Shortly after arriving, Yousef pulled together a small cadre of like-minded Middle Eastern immigrants, several of them followers of Sheikh Omar Abdel-Rahman, a radical Muslim cleric from Egypt who openly espoused violence against Westerners from his mosque in New Jersey.

Working from two apartments and a storage unit in nearby Jersey City, Yousef’s band of jihadists began to gather the chemical and mechanical elements of a homemade bomb. They masked their purchases through Nidal Ayyad, a local chemical engineer, and it took two months to procure enough chemicals to create the volatile urea-nitrate device.

Within hours of the blast, Yousef fled to Pakistan. Mahmud Abouhalima, who had helped with logistics, fled to Saudi Arabia. But arrests began within a week when conspirator Mohammed Salameh requested a refund for renting the van. His arrest led to the storage unit, the apartments and the subsequent arrests of Ayyad and Abdul Rahman Yasin. Abouhalima was tracked to Egypt, where he was arrested and extradited to the United States.

Though the bombing was a clear act of terrorism, the conspiracy was treated as a criminal investigation. On March 17, a federal grand jury indicted Ayyad and Salameh. On March 31, Yousef and Abouhalima were added. And as the reach and depth of the conspiracy began to emerge, investigators added new plots and plotters who spanned the globe. By the time Yousef was arrested in Pakistan in February 1995, four of the conspirators had been convicted, Abdel-Rahman and his acolytes had been indicted, and Yousef had been implicated in another spectacular plot in the Philippines to bomb as many as 11 American airliners simultaneously.

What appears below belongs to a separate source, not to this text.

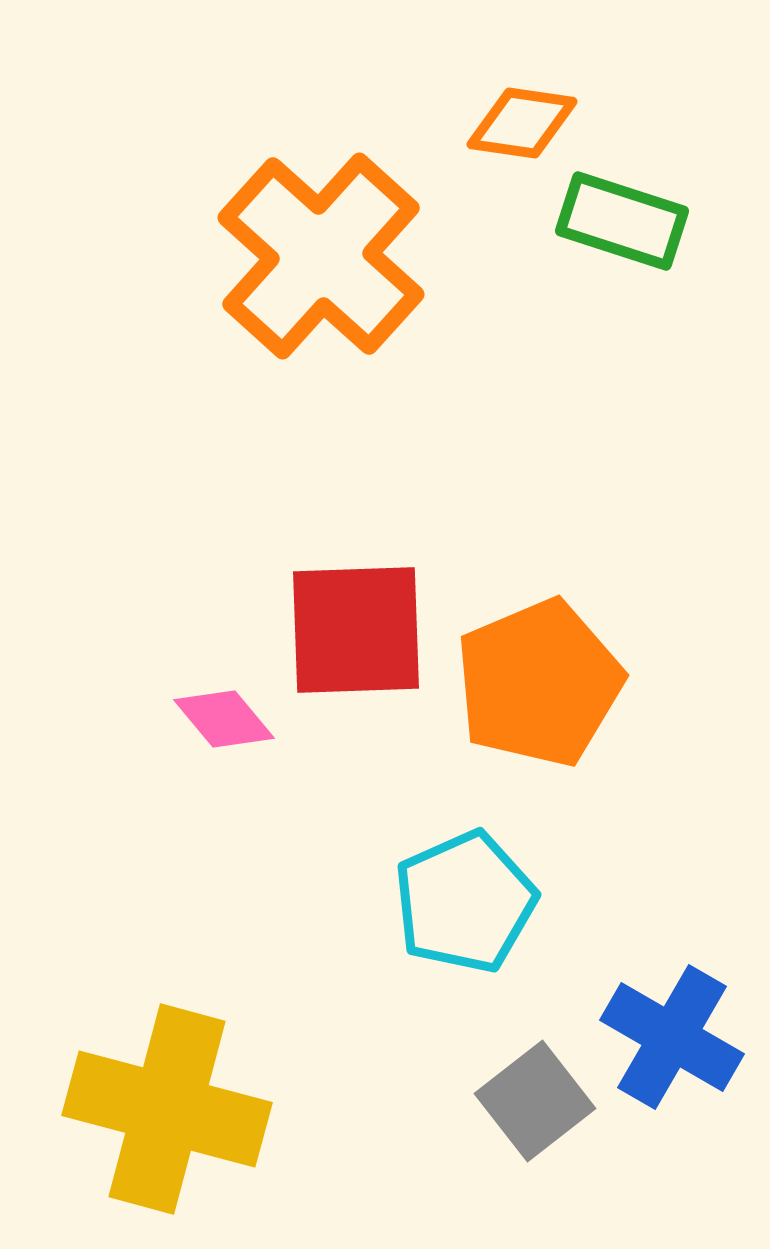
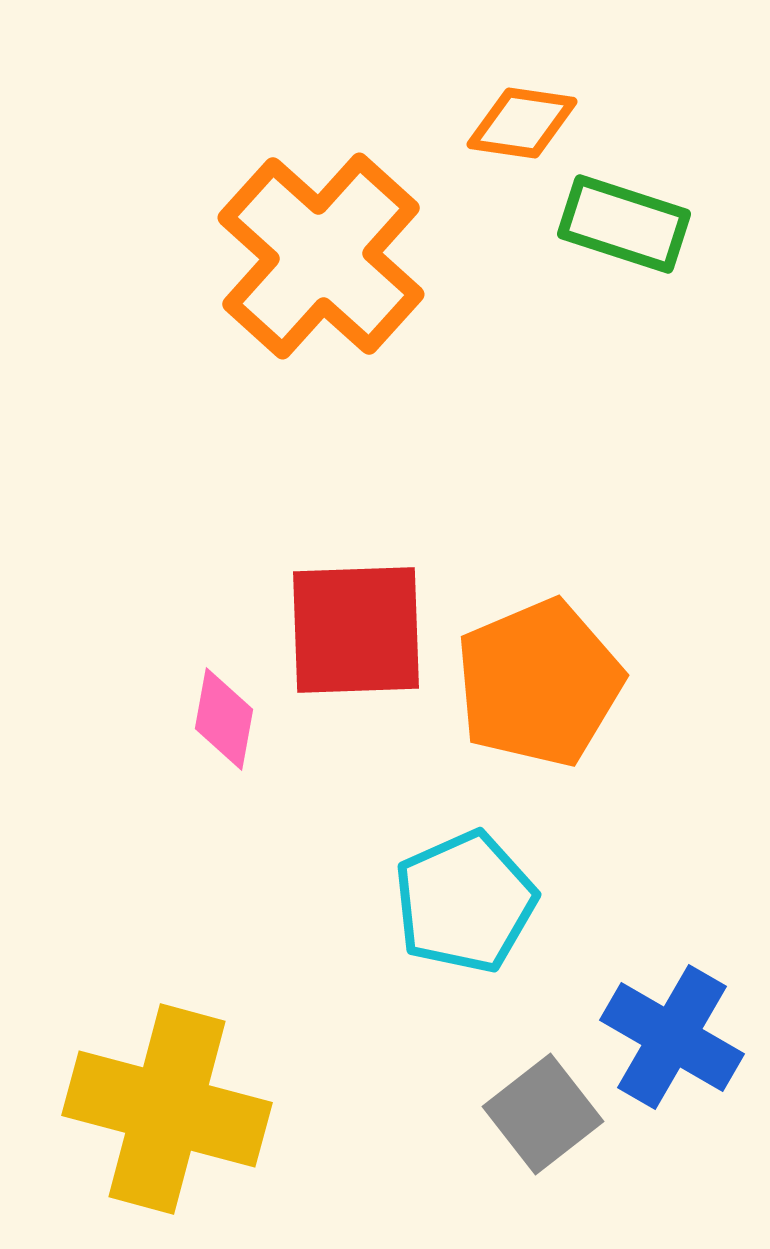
green rectangle: moved 2 px right, 3 px down
pink diamond: rotated 50 degrees clockwise
gray square: moved 8 px right, 13 px down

Through three different trials resulting in three separate convictions and life in prison for his far-flung conspiracies, Yousef remained unrepentant. He confided to investigators that his bomb had failed to do what it was designed to do: topple one tower into the other, bringing both down. When it was pointed out that the World Trade Center was still standing, Yousef is said to have remarked: “It wouldn’t be, if we had had more money.”